Oregon Group Pushes For Barrier At ‘Suicide Bridge’

A group of Oregonians are pushing for the city of Portland to install suicide-prevention barriers on the Vista Bridge, known colloquially as “the Suicide Bridge.”

The group, Friends of the Vista Bridge, is led by Kenneth Kahn, an attorney, and his wife Bonnie, a life coach. The two share an office almost directly underneath the bridge, and Kenneth Kahn said he has heard the sound of bodies falling onto the pavement and discovered the remains of eight people who had jumped from the bridge.

“Just imagine a human being detonating,” Kahn said.

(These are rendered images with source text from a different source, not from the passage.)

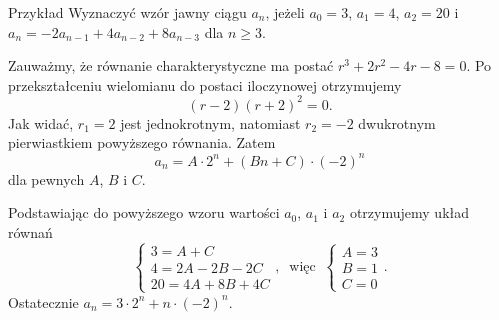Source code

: \documentclass[a4paper,10pt]{beamer}
\begin{document}
\begin{frame}
	
	\begin{exampleblock}{Przykład}
		Wyznaczyć wzór jawny ciągu $a_n$, jeżeli $a_0=3$, $a_1=4$, $a_2=20$ i~$a_n=-2a_{n-1}+4a_{n-2}+8a_{n-3}$ dla $n\geq3$.
		
		Zauważmy, że równanie charakterystyczne ma postać $r^3+2r^2-4r-8=0.$ Po przekształceniu wielomianu do postaci iloczynowej otrzymujemy 
		$$(r-2)(r+2)^2=0.$$
		Jak widać, $r_1=2$ jest jednokrotnym, natomiast $r_2=-2$ dwukrotnym pierwiastkiem powyższego równania. Zatem
		$$a_n=A\cdot2^n+(Bn+C)\cdot (-2)^n$$ dla pewnych $A$, $B$ i $C$.
		
		Podstawiając do powyższego wzoru wartości $a_0$, $a_1$ i $a_2$ otrzymujemy układ równań
		$$\left\{\begin{array}{l}3=A+C\\4=2A-2B-2C\\20=4A+8B+4C\end{array}\right.,\ \mbox{ więc }\ \left\{\begin{array}{l}A=3\\B=1\\C=0\end{array}\right. .$$ Ostatecznie $a_n=3\cdot2^n+n\cdot(-2)^n$.
	\end{exampleblock}
	
\end{frame}
\end{document}
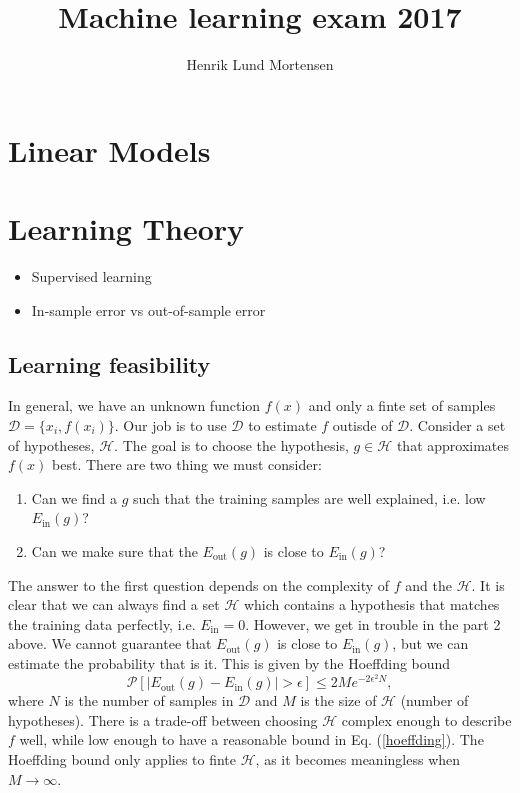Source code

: \documentclass[oneside]{memoir}
\title{Machine learning exam 2017}
\author{Henrik Lund Mortensen}
\begin{document}
\maketitle

\section{Linear Models}
\section{Learning Theory}


\begin{itemize}
\item Supervised learning
\item In-sample error vs out-of-sample error
\end{itemize}

\subsection{Learning feasibility}
In general, we have an unknown function $f(x)$ and only a finte set of samples $\mathcal{D} = \{ x_i,f(x_i)\}$. Our job is to use $\mathcal{D}$ to estimate $f$ outisde of $\mathcal{D}$. Consider a set of hypotheses, $\mathcal{H}$. The goal is to choose the hypothesis, $g \in \mathcal{H}$ that approximates $f(x)$ best. There are two thing we must consider:

\begin{enumerate}
\item Can we find a $g$ such that the training samples are well explained, i.e. low $E_\text{in}(g)$?
\item Can we make sure that the $E_\text{out}(g)$ is close to $E_\text{in}(g)$?
\end{enumerate}
The answer to the first question depends on the complexity of $f$ and the $\mathcal{H}$. It is clear that we can always find a set $\mathcal{H}$ which contains a hypothesis that matches the training data perfectly, i.e. $E_{\text{in}} = 0$. However, we get in trouble in the part 2 above. We cannot guarantee that $E_\text{out}(g)$ is close to $E_\text{in}(g)$, but we can estimate the probability that is it. This is given by the Hoeffding bound
\begin{equation}
  \label{hoeffding}
\mathcal{P}\left[ |E_\text{out}(g) - E_\text{in}(g)| > \epsilon\right] \leq 2M e^{-2\epsilon^2N},
\end{equation}
where $N$ is the number of samples in $\mathcal{D}$ and $M$ is the size of $\mathcal{H}$ (number of hypotheses). There is a trade-off between choosing $\mathcal{H}$ complex enough to describe $f$ well, while low enough to have a reasonable bound in Eq. (\ref{hoeffding}). The Hoeffding bound only applies to finte $\mathcal{H}$, as it becomes meaningless when $M\rightarrow \infty$.
\end{document}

Just this year, the bridge was the scene of at least three suicides — one in January, one in May, and one just a week ago. Sadly, tragedies at the bridge — from which the opening scene of the IFC series Portlandia is shot –have come to be expected by city residents.

While city leaders are open to the idea of erecting barriers on the Suicide Bridge — which the Friends of the Vista Bridge say will make someone think twice before they try to jump — it is projected to cost $2.5 million to put architecturally appropriate barriers on the bridge, which is listed in the National Register of Historic Places. With Portland facing a $20 million budget shortfall, the city may seek a federal grant in order to install the barriers.

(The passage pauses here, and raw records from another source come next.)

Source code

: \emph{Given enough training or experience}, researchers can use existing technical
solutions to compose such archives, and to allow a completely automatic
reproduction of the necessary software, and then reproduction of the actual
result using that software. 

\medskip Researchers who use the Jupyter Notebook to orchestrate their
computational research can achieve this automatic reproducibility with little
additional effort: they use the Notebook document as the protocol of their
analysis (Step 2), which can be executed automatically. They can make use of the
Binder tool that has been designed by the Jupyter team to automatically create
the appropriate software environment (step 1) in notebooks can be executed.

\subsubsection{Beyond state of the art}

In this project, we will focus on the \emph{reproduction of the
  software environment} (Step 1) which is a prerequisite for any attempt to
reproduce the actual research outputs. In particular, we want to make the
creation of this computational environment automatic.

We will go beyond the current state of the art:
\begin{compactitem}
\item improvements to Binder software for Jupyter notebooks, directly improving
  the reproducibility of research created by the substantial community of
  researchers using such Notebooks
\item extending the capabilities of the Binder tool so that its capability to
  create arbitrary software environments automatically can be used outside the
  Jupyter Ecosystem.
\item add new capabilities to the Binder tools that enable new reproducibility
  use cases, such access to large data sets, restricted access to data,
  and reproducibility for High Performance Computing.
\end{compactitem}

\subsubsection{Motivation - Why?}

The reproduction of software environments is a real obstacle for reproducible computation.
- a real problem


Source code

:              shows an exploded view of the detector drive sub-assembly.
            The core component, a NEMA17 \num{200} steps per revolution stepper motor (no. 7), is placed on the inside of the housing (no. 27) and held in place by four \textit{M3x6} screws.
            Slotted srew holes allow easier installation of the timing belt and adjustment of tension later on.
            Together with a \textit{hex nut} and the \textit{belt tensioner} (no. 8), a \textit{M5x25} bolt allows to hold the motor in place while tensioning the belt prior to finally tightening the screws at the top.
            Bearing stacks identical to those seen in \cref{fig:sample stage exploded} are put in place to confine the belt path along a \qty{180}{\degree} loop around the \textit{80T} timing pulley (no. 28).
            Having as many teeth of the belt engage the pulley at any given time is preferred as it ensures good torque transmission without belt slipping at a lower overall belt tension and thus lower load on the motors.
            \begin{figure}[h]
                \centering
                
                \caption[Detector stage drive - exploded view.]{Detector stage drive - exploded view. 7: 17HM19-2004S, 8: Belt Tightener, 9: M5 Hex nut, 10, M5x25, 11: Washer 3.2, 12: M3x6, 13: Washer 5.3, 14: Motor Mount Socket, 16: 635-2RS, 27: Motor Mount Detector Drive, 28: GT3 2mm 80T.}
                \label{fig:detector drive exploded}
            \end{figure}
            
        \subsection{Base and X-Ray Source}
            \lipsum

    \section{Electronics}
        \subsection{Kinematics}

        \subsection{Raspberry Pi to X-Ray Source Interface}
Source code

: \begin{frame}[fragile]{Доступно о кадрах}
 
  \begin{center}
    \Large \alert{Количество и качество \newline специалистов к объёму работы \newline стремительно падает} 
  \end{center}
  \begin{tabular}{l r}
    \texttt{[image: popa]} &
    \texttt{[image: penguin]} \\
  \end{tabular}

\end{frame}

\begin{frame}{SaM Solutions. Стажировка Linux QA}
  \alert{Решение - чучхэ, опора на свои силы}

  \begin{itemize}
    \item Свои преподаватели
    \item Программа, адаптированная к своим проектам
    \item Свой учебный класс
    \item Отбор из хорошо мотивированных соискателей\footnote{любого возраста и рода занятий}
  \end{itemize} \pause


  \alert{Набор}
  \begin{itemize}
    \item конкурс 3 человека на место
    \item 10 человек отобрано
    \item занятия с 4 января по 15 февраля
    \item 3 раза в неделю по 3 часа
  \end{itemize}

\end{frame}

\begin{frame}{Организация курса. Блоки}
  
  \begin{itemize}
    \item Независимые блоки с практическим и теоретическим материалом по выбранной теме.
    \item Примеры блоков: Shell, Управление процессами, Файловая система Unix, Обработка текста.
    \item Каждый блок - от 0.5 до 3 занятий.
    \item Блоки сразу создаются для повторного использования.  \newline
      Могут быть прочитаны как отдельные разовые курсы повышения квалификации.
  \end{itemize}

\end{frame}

“We certainly think of it as a high priority,” City Commissioner Steve Novick said. “But there’s a whole mess of competing priorities and not much money.”

Some argue that those who wish to commit suicide will find another way to kill themselves. In a city known as “Bridgetown,” not only are there numerous bridges, but people have also leapt to their deaths from the roofs of hotels, and the eighth floor of a homeless shelter. However, in the past decade alone, at least 17 people have committed suicide at the Vista Bridge.

There are studies to support the claim that installing barriers will reduce the number of suicides committed at the bridge. When a fence was installed at the Duke Ellington Bridge in Washington, D.C., the number of suicides dropped from an average of four a year to just one in the subsequent five years. After a $5.5 million barrier was constructed at Toronto’s Bloor Street Viaduct, suicides ceased completely.

Do you think Portland should install a suicide-prevention barrier at the “Suicide Bridge?”